Tra le tante maschere che indossiamo nel teatro della vita quotidiana, il genere è una di quelle che ancora si fatica a riconoscere come tale e che anzi, con una pletora di ingiunzioni, ci viene appiccicata all’epidermide fin dalla nascita in modo da illuderci che non esista. Che il genere sia una maschera, un processo performativo, è un’idea che si sviluppa compiutamente con il pensiero decostruzionista ma che affonda le radici in tutta la riflessione che dalla fine dell’Ottocento in poi indaga sull’impossibilità per il soggetto di ridursi a una sola verità.

Dalla letteratura alla psicoanalisi, da Dostoevskij a Lacan passando per Oscar Wilde, Nietzsche e Pirandello, la maschera e tutte le varianti del doppio, il sosia, lo specchio, il dipinto, sono il veicolo di un’indagine sulla complessità della coscienza.

Nel 1929, la psicoanalista Joan Riviere firma un saggio dal titolo originale Womanliness as a masquerade (tradotto La femminilità come travestimento), che sarà poi molto dibattuto in psicoanalisi e negli studi di genere, in cui analizza la storia di un’intellettuale, presumibilmente l’autrice stessa, che dopo ogni intervento pubblico reagiva all’ansia profonda che le suscitava la sua capacità di misurarsi ad armi pari con i colleghi uomini, ricercando da loro sia rassicurazioni sulla qualità del suo lavoro sia avances sessuali. Indossando una maschera di vanità femminile ed eterosessuale estranea alle sue abilità e competenze, la donna allontanava da sé il timore delle ritorsioni che inconsciamente credeva di poter subire da parte degli uomini, ovvero di suo padre, per il fatto di essersi messa in competizione con loro e, quindi, di minacciarli di castrazione. La femminilità come rito apotropaico, dunque, come sacrificio sull’altare del dominio maschile e del pensiero straight.

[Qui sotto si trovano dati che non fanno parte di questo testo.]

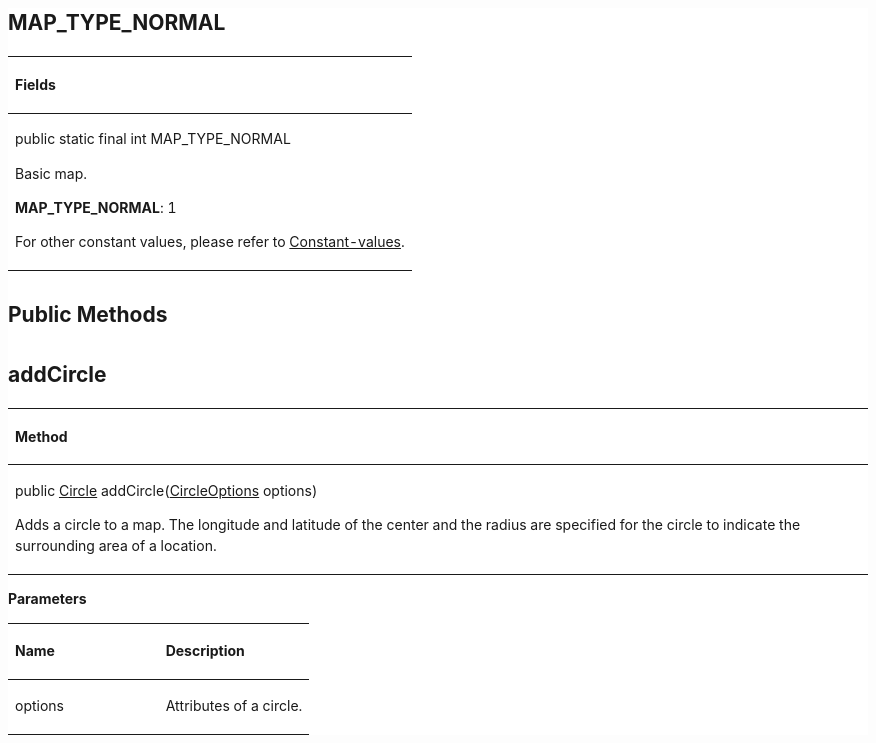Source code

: ## MAP\_TYPE\_NORMAL<a name="section1020623124910"></a>

<a name="table19206183110496"></a>
<table><thead align="left"><tr id="row12064310491"><th class="cellrowborder" valign="top" width="100%" id="mcps1.1.2.1.1"><p id="p1320703144916"><a name="p1320703144916"></a><a name="p1320703144916"></a>Fields</p>
</th>
</tr>
</thead>
<tbody><tr id="row1620711317498"><td class="cellrowborder" valign="top" width="100%" headers="mcps1.1.2.1.1 "><p id="p1207123118495"><a name="p1207123118495"></a><a name="p1207123118495"></a>public static final int MAP_TYPE_NORMAL</p>
<p id="p18298141611526"><a name="p18298141611526"></a><a name="p18298141611526"></a>Basic map.</p>
<p id="p148379521317"><a name="p148379521317"></a><a name="p148379521317"></a><strong id="b48371652203118"><a name="b48371652203118"></a><a name="b48371652203118"></a>MAP_TYPE_NORMAL</strong>: 1</p>
<p id="p682813112497"><a name="p682813112497"></a><a name="p682813112497"></a>For other constant values, please refer to <a href="constant-values.md#section4943154465210">Constant-values</a>.</p>
</td>
</tr>
</tbody>
</table>

## Public Methods<a name="section6735192113919"></a>

## addCircle<a name="section7603022114010"></a>

<a name="table8353134085314"></a>
<table><thead align="left"><tr id="row549344013536"><th class="cellrowborder" valign="top" width="100%" id="mcps1.1.2.1.1"><p id="p1249418406538"><a name="p1249418406538"></a><a name="p1249418406538"></a>Method</p>
</th>
</tr>
</thead>
<tbody><tr id="row1749434045313"><td class="cellrowborder" valign="top" width="100%" headers="mcps1.1.2.1.1 "><p id="p2049424018530"><a name="p2049424018530"></a><a name="p2049424018530"></a>public <a href="circle.md">Circle</a> addCircle(<a href="circleoptions.md">CircleOptions</a> options)</p>
<p id="p14494104085318"><a name="p14494104085318"></a><a name="p14494104085318"></a>Adds a circle to a map. The longitude and latitude of the center and the radius are specified for the circle to indicate the surrounding area of a location.</p>
</td>
</tr>
</tbody>
</table>

**Parameters**

<a name="table17106172813818"></a>
<table><thead align="left"><tr id="row198282288389"><th class="cellrowborder" valign="top" width="50%" id="mcps1.1.3.1.1"><p id="p1882872883816"><a name="p1882872883816"></a><a name="p1882872883816"></a>Name</p>
</th>
<th class="cellrowborder" valign="top" width="50%" id="mcps1.1.3.1.2"><p id="p158281928123816"><a name="p158281928123816"></a><a name="p158281928123816"></a>Description</p>
</th>
</tr>
</thead>
<tbody><tr id="row982818282380"><td class="cellrowborder" valign="top" width="50%" headers="mcps1.1.3.1.1 "><p id="p482842811386"><a name="p482842811386"></a><a name="p482842811386"></a>options</p>
</td>
<td class="cellrowborder" valign="top" width="50%" headers="mcps1.1.3.1.2 "><p id="p282820288387"><a name="p282820288387"></a><a name="p282820288387"></a>Attributes of a circle.</p>
</td>
</tr>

Da allora, l’idea che la femminilità e la maschilità abbiano bisogno di essere messe in scena, performate, per esistere in quanto assetti solidi e autonomi è stata ripresa e raffinata da numerose voci. Tra le più note c’è quella di Judith Butler che in Gender trouble, proprio commentando il testo di Riviere, si chiede: ma che cosa viene mascherato dalla mascherata? Molta dell’opera di Butler è, in fin dei conti, una risposta a questa domanda e un tentativo di dimostrare quanto sia integrato il rapporto tra corpi e prassi, natura e cultura, e quanto le norme binarie siano violente e menzognere rispetto al nostro essere, fondamentalmente polimorfo e transeunte: «quella che consideriamo una caratteristica ‘interiore’ è ciò che in realtà anticipiamo e produciamo attraverso determinati atti del corpo, al limite, un effetto allucinatorio di gesti naturalizzati».

Negli stessi anni in cui Riviere scriveva il suo saggio, l’artista e scrittrice surrealista Claude Cahun, alias Lucy Renée Mathilde Schwob, dava alle stampe la sua non-autobiografia Aveux non avenus, testo paradossale sin dal titolo, traducibile come «confessioni non rese». In quelle pagine di parole e immagini, brani di diario e boutades, ricordi e sogni, questa straordinaria artista poliedrica che con la scrittura, il teatro e la fotografia ha trasformato il genere e il proprio corpo in materiale plasmabile, fa spesso ricorso ai motivi della maschera e dello specchio.

Un collage la raffigura come un collo su cui si erge una corolla di autoritratti che si svelano e occultano a vicenda coprendo di volta in volta gli occhi o la bocca. Una stringa di testo corre tutto intorno all’immagine dichiarando: «Sotto questa maschera un’altra maschera. Non finirò mai di sollevare tutti questi volti». La maschera è certamente per Cahun il simbolo di un’incessante ricerca di verità da parte di un soggetto fondamentalmente straniero a se stesso ma c’è dell’altro. In lei, che nell’arte e nella vita lanciava lo sguardo oltre ogni illusione, la maschera è spesso la soglia oltre la quale si spalancano le profondità del vuoto. È lo strumento per esaltare il mistero, per tenere acceso un desiderio destinato rimanere inappagato. In tal senso dunque, la maschera è, ieri come oggi, nell’arte e nella vita, anche un rivelatore di esistenza e il viatico di un’incessante attività creativa che si sviluppa nella dialettica tra vincolo e libertà.